Thanks for taking such great care of the little ones.

rebecca said...

Adorable, adorable, adorable! I love baby frogs.

swamp4me said...

Glad to know it's wet somewhere. We have had next to no rain for two months. Our treefrogs are not happy this year.

Tom Arbour said...

Cool Nina! Your images remind me when I collected tadpoles as a kid, not knowing what species they would be, and they turned out just like these little froglets.

nina at Nature Remains. said...

Sally, I should probably post some pictures of the cool gray shade they also wear so well.
Actually, I usually find them in their gray tones, matching tree bark, less green.
Adults have the ability to change color to blend with the background they're on. I don't know why the first adult is green on gray.
But I imagine the little froglets start out in life so very green because in leaving a spring pool, most of the landscape they slip into will hide them very well.

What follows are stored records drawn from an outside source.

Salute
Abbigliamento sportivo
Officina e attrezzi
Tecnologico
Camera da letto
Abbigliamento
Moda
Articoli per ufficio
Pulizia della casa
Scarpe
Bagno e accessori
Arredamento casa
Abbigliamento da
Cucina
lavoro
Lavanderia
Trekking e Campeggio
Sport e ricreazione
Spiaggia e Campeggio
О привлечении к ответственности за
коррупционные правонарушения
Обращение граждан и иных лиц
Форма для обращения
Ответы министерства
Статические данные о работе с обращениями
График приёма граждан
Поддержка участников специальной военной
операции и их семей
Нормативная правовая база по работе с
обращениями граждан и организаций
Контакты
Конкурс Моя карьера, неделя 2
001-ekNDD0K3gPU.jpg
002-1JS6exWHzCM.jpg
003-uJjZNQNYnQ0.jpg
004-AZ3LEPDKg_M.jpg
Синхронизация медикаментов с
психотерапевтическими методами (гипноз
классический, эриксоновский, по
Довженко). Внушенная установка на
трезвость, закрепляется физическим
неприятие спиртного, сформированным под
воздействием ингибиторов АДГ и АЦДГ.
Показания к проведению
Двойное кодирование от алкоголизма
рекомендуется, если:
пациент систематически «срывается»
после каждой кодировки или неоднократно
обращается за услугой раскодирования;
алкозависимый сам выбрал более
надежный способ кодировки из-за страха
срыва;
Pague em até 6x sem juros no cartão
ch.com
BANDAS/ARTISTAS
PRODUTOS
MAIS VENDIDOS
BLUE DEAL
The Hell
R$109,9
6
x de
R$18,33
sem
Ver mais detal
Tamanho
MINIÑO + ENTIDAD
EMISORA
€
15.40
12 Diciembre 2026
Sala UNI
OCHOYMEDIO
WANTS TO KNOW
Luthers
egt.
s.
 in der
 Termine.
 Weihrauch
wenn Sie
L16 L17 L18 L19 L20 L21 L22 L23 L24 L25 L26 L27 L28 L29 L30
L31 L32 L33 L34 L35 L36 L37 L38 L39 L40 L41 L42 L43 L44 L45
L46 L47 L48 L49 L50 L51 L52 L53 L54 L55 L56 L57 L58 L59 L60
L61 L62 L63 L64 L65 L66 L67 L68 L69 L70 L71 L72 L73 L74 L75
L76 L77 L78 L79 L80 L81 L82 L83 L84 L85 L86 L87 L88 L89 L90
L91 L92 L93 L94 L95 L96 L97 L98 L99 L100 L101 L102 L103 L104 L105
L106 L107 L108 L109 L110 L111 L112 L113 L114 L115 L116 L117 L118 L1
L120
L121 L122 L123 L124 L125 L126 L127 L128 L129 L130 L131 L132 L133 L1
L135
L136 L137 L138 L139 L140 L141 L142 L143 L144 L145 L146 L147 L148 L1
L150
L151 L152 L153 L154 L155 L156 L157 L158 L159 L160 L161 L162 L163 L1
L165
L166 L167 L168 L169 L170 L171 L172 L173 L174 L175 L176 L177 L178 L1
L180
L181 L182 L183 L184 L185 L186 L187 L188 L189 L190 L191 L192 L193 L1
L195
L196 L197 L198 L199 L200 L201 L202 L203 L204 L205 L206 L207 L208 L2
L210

Swamp4me, our farmers are just setting crops into the field now, weeks late. It's been a muddy mess...good froggy weather.

Kat said...

I so love your photography! Having just returned from a super-windy super-sized family picnic, these photos lowered my blood pressure by about 90 points.

Mary said...

I'm in love. I once had a froglet friend named Sticky ;)

Bill S. said...

What a great post. I love your writing as well as your photography. Nature is so very interesting.

nina at Nature Remains. said...

Mary, I love these little froglets, too. And the adults as well. They seem so contented wherever you find them--even just to sit on your hand.

Kat & Bill, thanks for the compliments. Frogs are one of my favorite photographic subjects--cool color, cool texture...and they hold a pose pretty patiently!

Tom, I imagine you'll soon be repeating some of those childhood adventures with your very own!

Endment said...

I for one - am not looking forward to summer's heat but I could do with a few less gray days.
Frogs are such a wonder and your photos are inspirational.

Joni James said...

Loved reading this post! I often find Gray Treefrogs feeding on my doors at night when I have left the porch light on. A tip-- if this happens to you-- carefully close the door so a frog does not get caught between the door & enclosure! Thanks Nina!

Murr Brewster said...

How is it I've never seen a Cope's? I suffered from not having vernal pools in my back yard. Suffered turrible, I did.

Max said...

It's great to see healthy frogs and habitat in my old home state. Earlier this spring I was helping my friend Jef Jaeger survey endangered frog populations in an unlikely but beautiful habitat: the Mojave Desert: http://bit.ly/lwUMys.

Kay Baughman said...

Wow! Love the frog on the curved blade of grass.

Guy said...

Hi Nina

Another really well written post with great photos and lots of information. The small froglets are really charming.